Regression Sum of Squares
We will cover following topics
Introduction
In the realm of regression analysis, understanding the distribution of variation within the dependent variable is fundamental to assessing the effectiveness of a model. The R-squared statistic serves as a pivotal measure in this context, quantifying the proportion of variance in the dependent variable that is explained by the independent variables. In this chapter, we delve into the methodology of calculating the regression R-squared using the three components of the decomposed variation of the dependent variable data: the explained sum of squares (ESS), the total sum of squares (TSS), and the residual sum of squares (RSS). By comprehending the significance of these components, you will be equipped to gauge the predictive power and goodness of fit of a multiple regression model.
Components of Variation: ESS, TSS, and RSS
The decomposition of the variation in the dependent variable, also known as the sum of squares partition, plays a pivotal role in understanding the influence of independent variables on the outcome. Let’s explore the three components:
1) Explained Sum of Squares (ESS): ESS represents the variability in the dependent variable that is accounted for by the regression model. It quantifies the improvement in prediction achieved by using the independent variables in the model. The ESS is calculated as the sum of the squared differences between the predicted values and the mean of the dependent variable. ESS is calculated using the formula given below.
$$ESS=\Sigma(\hat{y}-\bar{y})^2$$
where $\hat{y}$ is the predicted value and $\bar{y}$ is the mean of the dependent variable.
2) Total Sum of Squares (TSS): TSS measures the total variability in the dependent variable without considering any model. It represents the dispersion of the actual data points around the mean of the dependent variable. TSS is calculated using the formula given below.
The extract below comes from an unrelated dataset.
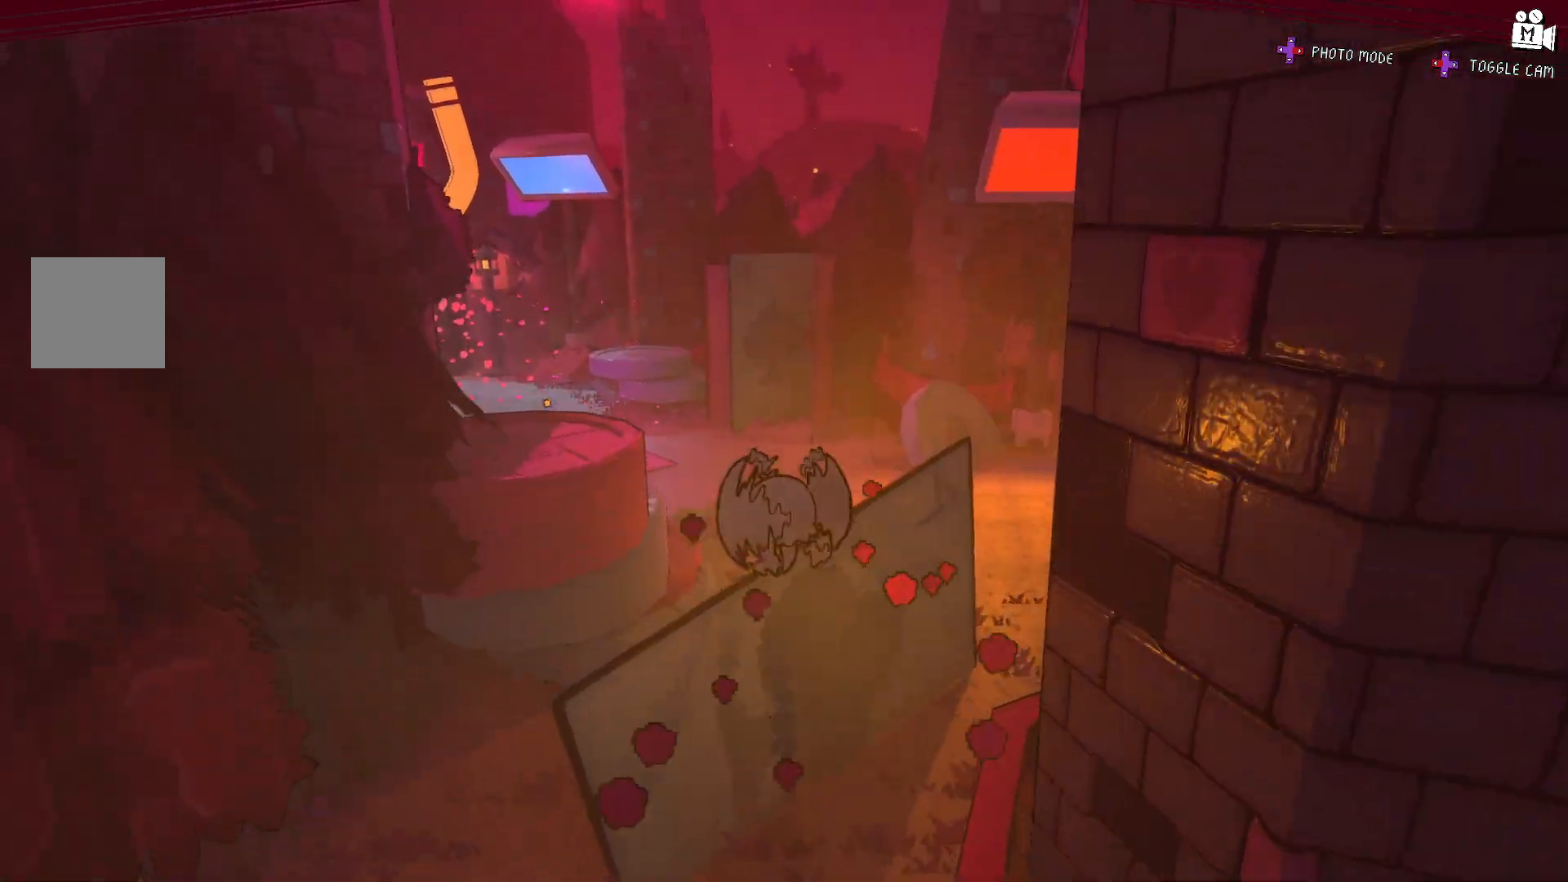
{"dt_ms": 500, "buttons": ["L2"], "left_stick": "up-left", "right_stick": "center", "events": [[150, "A", "up"], [167, "L2", "down"]]}
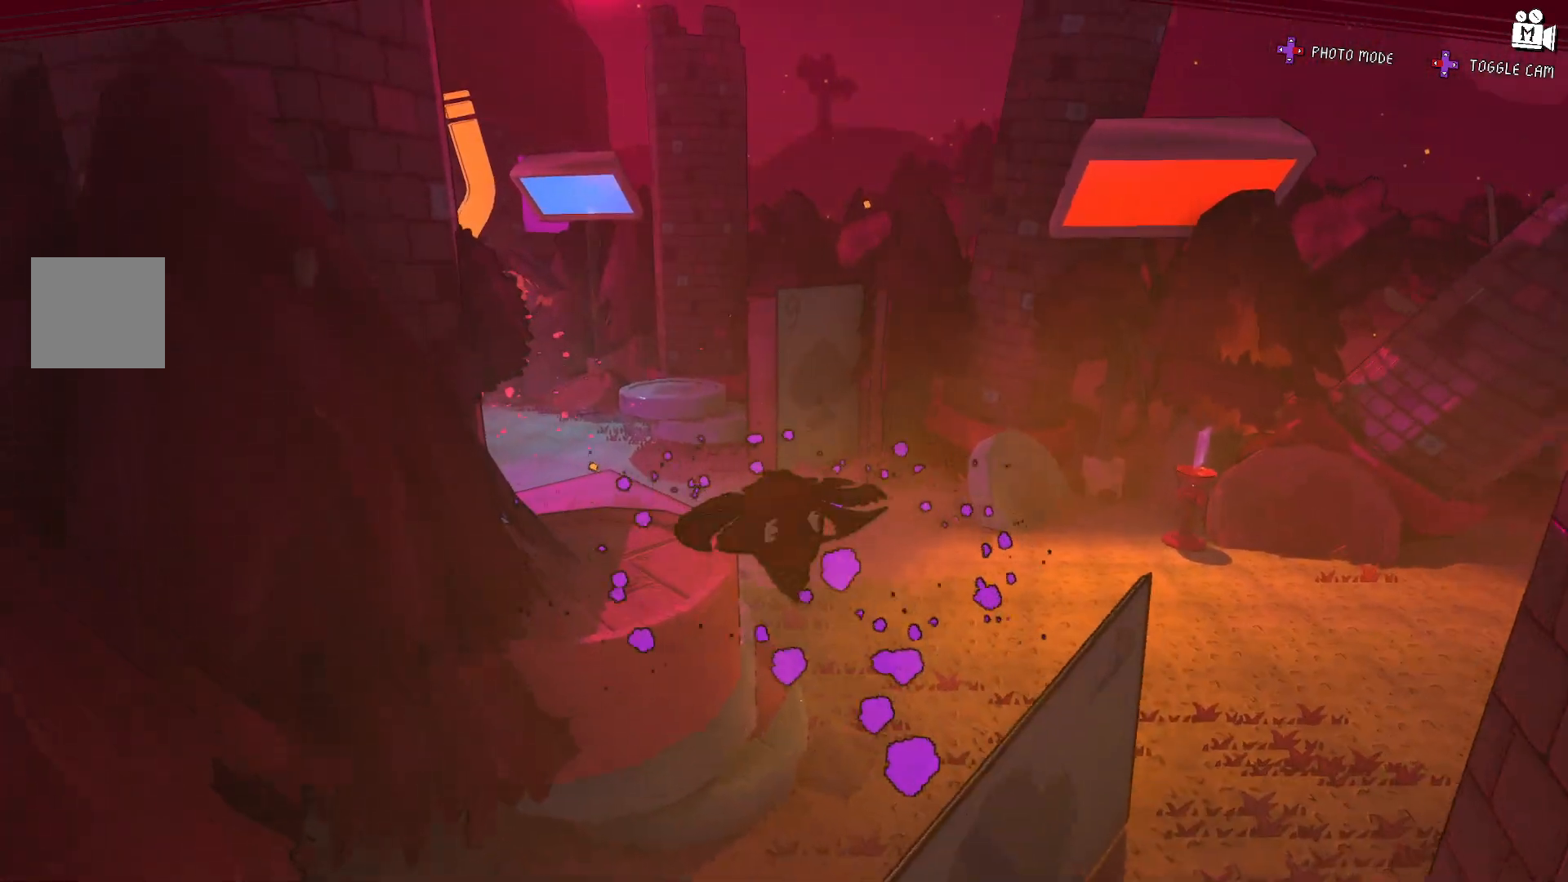
{"dt_ms": 500, "buttons": [], "left_stick": "center", "right_stick": "center", "events": [[300, "L2", "up"], [300, "right_stick", "right"], [417, "left_stick", "center"], [500, "right_stick", "center"]]}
$$TSS=\Sigma(y-\bar{y})^2$$ where $y$ is the observed value and $\bar{y}$ is the mean of the dependent variable.
3) Residual Sum of Squares (RSS): RSS captures the variability in the dependent variable that remains unexplained by the regression model. It represents the sum of squared differences between the observed values and the predicted values (residuals). RSS is calculated using the formula given below.
$$RSS=\Sigma(y-\hat{y})^2$$ where $y$ is the observed value and $\hat{y}$ is the predicted value.
Calculation of R-squared
The $R^2$ statistic, also known as the coefficient of determination, is defined as the ratio of ESS to TSS. It quantifies the proportion of the total variation in the dependent variable that is explained by the independent variables in the model. $R^2$ is calculated as:
$$$R^2 = \frac{ESS}{TSS}$$
Example: Consider a multiple regression model aimed at predicting the sales revenue of a retail store based on factors like advertising expenditure and location. After performing the regression analysis, you find that ESS = 8000, TSS = 12000, and RSS = 4000. Using the formulas, the $R^2$ can be calculated as $R^2 = \frac{8000}{12000}= 0.67$.
Conclusion
Incorporating the concepts of ESS, TSS, and RSS, the calculation of the regression R-squared serves as a fundamental tool in assessing the efficacy of a multiple regression model. By understanding how these components contribute to the overall variation in the dependent variable, you gain insights into the predictive power of your model. The R-squared statistic provides a clear indicator of how well the model fits the data, aiding in informed decision-making and model refinement.